Joining Ochoa in 11 Westside is another Angeleno: Daniel Eun, the former bar manager at the Normandie Club in Koreatown, was tapped to run the bar program. This will include craft cocktails at the restaurant — some on draft — but also at the Wilshire, a separate black marbled bar at the back of the restaurant, hidden away like a speak-easy.


When Ochoa first moved to Hong Kong and was trying to find his footing — geographically, gastronomically — he met Luis Porras, a chef and restaurateur from Sonora, Mexico. “He’s the pioneer of anything Mexican in Hong Kong,” Ochoa said. Years ago, Porras opened a glamorous Mexican restaurant with wealthy investors, going so far as to import building materials from Jalisco and Michoacán.

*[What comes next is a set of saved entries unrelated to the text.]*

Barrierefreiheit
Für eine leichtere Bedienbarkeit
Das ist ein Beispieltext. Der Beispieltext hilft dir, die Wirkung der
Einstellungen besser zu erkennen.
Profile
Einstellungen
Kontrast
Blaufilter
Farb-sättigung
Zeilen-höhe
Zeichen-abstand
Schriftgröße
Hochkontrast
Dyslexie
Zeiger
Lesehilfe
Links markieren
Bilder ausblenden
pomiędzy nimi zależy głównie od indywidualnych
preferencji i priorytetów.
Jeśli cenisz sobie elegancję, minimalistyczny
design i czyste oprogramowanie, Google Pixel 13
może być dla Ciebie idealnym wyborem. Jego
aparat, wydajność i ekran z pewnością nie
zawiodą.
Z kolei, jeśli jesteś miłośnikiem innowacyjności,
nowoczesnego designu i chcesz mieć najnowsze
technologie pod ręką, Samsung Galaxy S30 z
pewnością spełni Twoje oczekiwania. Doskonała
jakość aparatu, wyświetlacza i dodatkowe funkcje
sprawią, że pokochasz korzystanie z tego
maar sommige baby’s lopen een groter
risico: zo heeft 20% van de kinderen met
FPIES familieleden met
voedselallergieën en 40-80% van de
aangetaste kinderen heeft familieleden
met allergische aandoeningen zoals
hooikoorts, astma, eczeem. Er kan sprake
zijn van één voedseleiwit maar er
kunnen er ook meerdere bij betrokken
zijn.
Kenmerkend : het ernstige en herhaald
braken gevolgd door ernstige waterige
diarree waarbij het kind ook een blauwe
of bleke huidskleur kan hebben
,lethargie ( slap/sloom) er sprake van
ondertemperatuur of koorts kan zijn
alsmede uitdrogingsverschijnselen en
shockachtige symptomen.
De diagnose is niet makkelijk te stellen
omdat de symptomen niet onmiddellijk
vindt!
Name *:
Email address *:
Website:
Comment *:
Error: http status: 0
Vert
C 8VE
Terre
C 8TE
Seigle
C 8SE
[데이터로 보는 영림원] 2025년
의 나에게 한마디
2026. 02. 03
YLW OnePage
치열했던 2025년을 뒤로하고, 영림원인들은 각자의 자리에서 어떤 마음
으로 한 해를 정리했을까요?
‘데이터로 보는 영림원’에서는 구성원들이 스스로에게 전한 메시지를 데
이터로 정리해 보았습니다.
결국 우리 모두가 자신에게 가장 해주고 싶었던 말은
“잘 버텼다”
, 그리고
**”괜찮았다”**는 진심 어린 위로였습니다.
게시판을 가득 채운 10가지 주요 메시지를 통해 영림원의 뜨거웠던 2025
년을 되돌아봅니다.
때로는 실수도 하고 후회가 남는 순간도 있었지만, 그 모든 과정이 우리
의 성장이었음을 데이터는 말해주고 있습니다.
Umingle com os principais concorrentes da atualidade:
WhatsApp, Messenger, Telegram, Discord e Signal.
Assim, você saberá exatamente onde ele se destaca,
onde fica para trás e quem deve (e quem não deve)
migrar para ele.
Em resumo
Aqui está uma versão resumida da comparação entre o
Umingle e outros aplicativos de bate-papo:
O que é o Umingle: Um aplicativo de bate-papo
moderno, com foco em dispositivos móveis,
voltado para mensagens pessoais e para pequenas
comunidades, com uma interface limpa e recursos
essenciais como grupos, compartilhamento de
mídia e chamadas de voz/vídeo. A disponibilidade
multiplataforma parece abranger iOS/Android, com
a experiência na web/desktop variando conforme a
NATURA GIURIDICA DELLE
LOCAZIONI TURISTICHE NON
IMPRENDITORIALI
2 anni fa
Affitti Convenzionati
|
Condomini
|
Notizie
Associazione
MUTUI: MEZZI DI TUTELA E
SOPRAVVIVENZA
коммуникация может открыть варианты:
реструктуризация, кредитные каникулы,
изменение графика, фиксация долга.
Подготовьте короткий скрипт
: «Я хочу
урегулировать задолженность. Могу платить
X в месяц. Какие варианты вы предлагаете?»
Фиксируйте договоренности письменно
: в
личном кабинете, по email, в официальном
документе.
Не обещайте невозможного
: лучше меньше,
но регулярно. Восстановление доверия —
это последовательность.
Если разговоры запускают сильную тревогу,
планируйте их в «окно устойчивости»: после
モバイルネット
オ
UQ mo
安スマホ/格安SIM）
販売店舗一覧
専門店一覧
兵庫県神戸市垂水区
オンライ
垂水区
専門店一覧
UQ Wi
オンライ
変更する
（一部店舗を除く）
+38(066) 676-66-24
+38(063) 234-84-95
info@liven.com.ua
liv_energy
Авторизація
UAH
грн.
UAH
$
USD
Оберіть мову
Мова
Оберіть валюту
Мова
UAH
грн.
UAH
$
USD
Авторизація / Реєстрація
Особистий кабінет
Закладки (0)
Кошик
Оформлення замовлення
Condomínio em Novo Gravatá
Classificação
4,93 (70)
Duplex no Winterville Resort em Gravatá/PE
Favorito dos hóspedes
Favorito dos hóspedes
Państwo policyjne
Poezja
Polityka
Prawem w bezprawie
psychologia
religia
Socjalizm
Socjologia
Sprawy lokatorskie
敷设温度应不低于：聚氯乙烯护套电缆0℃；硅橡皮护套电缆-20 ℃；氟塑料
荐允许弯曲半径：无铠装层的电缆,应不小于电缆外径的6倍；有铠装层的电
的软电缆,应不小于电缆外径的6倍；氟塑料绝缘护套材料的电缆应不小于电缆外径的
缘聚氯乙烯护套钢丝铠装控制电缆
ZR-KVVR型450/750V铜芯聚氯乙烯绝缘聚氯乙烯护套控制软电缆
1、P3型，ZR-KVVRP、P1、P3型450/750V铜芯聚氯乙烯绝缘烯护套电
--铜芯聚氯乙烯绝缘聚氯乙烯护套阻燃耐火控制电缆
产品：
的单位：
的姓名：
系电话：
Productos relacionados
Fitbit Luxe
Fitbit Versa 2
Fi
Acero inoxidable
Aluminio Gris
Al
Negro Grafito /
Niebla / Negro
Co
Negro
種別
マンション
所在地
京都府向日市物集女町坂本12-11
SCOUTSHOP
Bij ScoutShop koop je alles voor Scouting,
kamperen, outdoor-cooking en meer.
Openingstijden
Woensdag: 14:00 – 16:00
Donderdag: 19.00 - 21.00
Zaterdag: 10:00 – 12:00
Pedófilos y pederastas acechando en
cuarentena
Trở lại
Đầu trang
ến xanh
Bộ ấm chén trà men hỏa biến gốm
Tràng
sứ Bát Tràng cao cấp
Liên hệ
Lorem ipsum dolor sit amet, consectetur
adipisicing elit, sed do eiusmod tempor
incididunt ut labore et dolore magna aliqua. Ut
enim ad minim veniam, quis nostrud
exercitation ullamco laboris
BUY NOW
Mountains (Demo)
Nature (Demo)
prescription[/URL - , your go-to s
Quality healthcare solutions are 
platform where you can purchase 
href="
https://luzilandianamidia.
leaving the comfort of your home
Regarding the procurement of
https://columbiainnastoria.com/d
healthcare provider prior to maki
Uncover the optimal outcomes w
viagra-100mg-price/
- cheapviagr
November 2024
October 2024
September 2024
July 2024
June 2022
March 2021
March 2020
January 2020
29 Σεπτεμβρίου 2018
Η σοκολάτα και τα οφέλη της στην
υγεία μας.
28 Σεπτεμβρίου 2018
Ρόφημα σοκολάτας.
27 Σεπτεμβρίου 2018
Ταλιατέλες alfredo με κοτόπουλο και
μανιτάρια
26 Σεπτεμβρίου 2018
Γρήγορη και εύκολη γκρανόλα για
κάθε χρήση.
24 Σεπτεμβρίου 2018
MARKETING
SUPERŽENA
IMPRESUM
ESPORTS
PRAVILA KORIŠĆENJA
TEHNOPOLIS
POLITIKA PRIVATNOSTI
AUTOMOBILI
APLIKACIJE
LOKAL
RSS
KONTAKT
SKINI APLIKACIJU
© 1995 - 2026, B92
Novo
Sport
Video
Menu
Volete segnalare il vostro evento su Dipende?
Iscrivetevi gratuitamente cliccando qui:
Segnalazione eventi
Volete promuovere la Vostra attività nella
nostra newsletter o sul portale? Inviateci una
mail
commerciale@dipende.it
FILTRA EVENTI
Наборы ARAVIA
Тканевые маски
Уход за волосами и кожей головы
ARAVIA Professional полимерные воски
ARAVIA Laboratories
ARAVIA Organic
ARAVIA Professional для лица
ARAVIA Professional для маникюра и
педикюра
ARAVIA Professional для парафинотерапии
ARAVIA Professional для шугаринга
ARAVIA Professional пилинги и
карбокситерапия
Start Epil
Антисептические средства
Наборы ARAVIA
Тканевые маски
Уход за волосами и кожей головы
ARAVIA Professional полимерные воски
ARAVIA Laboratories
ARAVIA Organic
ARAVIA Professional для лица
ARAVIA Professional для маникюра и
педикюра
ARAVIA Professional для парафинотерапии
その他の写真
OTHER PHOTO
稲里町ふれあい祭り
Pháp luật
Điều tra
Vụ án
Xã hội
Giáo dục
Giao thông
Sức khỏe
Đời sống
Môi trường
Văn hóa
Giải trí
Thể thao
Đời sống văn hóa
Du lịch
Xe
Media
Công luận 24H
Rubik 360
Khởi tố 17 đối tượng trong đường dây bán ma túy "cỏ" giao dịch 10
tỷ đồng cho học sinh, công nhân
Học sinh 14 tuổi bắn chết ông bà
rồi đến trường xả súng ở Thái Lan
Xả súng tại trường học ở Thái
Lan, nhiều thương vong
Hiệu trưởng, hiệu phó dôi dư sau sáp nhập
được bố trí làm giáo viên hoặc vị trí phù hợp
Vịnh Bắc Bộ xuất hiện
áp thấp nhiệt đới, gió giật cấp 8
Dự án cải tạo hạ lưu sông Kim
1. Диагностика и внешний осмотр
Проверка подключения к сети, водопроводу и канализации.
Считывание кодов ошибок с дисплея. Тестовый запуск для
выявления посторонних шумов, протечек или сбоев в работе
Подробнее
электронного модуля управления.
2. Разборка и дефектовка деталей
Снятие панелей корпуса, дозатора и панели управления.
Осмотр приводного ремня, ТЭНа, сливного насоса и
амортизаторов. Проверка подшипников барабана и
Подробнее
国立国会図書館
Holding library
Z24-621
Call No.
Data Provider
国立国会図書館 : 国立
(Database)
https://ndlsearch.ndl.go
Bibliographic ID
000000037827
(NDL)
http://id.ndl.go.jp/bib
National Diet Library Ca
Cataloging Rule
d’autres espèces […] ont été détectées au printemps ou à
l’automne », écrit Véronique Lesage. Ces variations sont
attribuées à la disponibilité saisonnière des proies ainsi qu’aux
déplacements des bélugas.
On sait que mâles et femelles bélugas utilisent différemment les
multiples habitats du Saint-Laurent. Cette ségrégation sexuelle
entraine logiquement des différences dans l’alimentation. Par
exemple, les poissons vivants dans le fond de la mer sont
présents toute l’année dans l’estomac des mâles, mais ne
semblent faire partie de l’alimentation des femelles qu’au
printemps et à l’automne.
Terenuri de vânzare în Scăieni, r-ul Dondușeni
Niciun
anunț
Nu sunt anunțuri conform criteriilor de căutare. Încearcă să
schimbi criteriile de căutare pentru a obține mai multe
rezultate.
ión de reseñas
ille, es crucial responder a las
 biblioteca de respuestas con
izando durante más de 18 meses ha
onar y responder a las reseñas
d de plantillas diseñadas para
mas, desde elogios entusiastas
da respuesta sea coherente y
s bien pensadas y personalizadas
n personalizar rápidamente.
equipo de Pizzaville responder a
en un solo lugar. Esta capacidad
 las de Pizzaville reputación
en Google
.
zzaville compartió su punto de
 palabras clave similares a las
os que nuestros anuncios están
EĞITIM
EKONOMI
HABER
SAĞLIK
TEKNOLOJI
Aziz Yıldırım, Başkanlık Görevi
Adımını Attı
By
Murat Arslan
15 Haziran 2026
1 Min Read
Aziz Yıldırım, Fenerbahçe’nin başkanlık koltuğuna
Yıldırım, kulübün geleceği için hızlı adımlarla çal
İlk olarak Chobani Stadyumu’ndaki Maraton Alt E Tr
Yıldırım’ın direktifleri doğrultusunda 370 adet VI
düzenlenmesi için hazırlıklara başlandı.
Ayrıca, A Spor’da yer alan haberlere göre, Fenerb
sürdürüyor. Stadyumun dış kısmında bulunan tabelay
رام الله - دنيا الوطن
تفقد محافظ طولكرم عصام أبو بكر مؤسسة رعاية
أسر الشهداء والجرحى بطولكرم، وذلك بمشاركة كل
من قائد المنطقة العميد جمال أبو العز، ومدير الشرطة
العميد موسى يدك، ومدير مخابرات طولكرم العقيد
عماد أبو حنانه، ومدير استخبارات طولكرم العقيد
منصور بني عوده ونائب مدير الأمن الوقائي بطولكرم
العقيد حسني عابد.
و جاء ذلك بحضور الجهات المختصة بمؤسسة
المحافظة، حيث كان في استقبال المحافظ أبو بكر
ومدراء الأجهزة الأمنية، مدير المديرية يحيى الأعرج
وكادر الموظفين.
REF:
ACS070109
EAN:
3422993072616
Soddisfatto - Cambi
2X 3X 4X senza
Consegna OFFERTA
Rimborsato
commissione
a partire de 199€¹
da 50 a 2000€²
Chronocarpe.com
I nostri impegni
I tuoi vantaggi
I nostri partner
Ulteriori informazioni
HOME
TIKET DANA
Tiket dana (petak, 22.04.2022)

“He said he made it super-authentic — mole, enchiladas, all of the traditional dishes, and he said people didn’t understand it back then. He was way ahead of his time.” The restaurant closed a few years later. Porras then returned with Agave Tequila y Comida. Instead of focusing on traditional Mexican dishes, he divided the menu into two parts: one that Mexicans would find legit and one of touristy Mexican food. (Think sour cream and olive-topped nachos.) “That’s how he’s able to thrive,” Ochoa said.

View of Victoria Harbour and Hong Kong Central beside Victoria Peak. Taken from Victoria Peak (Taiping Mountain).
(Ratnakorn Piyasirisorost / Getty Images)

Ochoa’s biggest challenge right now is hiring staff. “Nobody wants to be a dishwasher,” he says. But while finding people to run the kitchen has been problematic, Ochoa isn’t having many issues stocking it. “It is Hong Kong, so you can find anything you need, it just costs a lot more here,” he says. Ochoa is working to keep prices low, even when imports, particularly dried peppers from Mexico, are costly. “You can find [dried peppers], but they’re five to six times the price,” Ochoa says. He’s seen tacos in Hong Kong selling for $7 to $8, something diners wouldn’t tolerate in Los Angeles, much less Mexico.

The high price may not be a deterrent to the expats who live near the new restaurant. Kennedy Town is going through gentrification much like Frogtown is in Los Angeles. Ochoa enticed Angelenos to Frogtown with tacos, but will he get those in Hong Kong to Kennedy Town?

“I could be very scared of a lot of things,” Ochoa said. “It’s been the same with all of my projects. I‘ll just focus on the positive, give this a shot and see what happens.”

11 Westside, 1/F The Hudson, 11 Davis St., Kennedy Town, Hong Kong.